“Touching the Earth: Calling the Earth to Witness Revisited”
Dessi Vendova (Buddhism Public Scholar, MFA Boston) - “Touching the Earth: Calling the Earth to Witness Revisited”
Tree worship and the belief in tree spirits were essential to various religious belief systems in premodern Asia. We see significant traces of it in the earliest extant Buddhist archaeological, art historical, and textual evidence from around the second century BCE. Trees, tree deities, and other earthly spirits also appear in the life of the Buddha, where each of the major life events is closely associated with trees. One tree of particular importance is the Bodhi tree, which, in turn, is also an object of worship, and also a symbol for the Buddha himself. One of the most recognizable visual representations of the events under the Bodhi tree is Gautama’s calling the earth deity as a witness. Contrary to one commonly established simplified explanation of the meaning of this gesture, the Bodhisattva is not asking the earth to witness his Enlightenment, but rather, challenged by Mara, calls the earth goddess as a witness to his worthiness to be seated on the “Diamond Seat” as the powerful spot under the Bodhi tree is also known as.
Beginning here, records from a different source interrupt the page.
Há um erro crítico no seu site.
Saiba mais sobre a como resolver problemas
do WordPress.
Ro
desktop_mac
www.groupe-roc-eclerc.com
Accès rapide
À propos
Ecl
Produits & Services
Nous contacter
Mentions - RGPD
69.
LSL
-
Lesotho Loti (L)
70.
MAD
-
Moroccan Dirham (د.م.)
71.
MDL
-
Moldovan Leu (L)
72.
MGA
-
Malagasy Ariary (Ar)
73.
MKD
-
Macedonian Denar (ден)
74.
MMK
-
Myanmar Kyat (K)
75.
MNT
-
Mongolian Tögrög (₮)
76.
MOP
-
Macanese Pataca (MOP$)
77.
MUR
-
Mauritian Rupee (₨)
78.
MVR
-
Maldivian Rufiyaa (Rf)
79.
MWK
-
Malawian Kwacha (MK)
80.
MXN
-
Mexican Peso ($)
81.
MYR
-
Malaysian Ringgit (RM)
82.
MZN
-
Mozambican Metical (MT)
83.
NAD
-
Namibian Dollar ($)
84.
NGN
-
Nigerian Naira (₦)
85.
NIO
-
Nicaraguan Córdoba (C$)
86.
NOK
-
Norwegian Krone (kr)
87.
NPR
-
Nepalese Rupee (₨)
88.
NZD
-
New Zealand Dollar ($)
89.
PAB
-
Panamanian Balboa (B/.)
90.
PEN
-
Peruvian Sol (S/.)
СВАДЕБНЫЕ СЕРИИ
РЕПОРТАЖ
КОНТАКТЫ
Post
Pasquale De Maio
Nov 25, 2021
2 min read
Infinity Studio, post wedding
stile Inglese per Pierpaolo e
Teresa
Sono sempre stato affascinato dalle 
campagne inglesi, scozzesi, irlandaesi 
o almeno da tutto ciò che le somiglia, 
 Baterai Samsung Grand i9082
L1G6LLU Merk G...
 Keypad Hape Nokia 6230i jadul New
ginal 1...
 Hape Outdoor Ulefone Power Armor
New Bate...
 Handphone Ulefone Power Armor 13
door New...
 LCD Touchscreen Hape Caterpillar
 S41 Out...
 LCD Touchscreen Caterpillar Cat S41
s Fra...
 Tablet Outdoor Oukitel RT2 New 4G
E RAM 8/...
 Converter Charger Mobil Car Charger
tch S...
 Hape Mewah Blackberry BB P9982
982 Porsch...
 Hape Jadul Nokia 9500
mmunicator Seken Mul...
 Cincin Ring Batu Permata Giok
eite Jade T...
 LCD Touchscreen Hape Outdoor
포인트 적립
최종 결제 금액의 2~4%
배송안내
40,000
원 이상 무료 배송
The important implication is that the Bodhisattva has earned to sit under the Bodhi tree through countless acts of generosity in his numerous previous lives, thus meaningfully tying this pivotal biographical moment with the Buddha’s extended life story. Drawing on early textual and visual sources from South and East Asia, this paper will discuss different textual and visual representations of this and other pivotal moments connected with the events of Shakyamuni’s Enlightenment.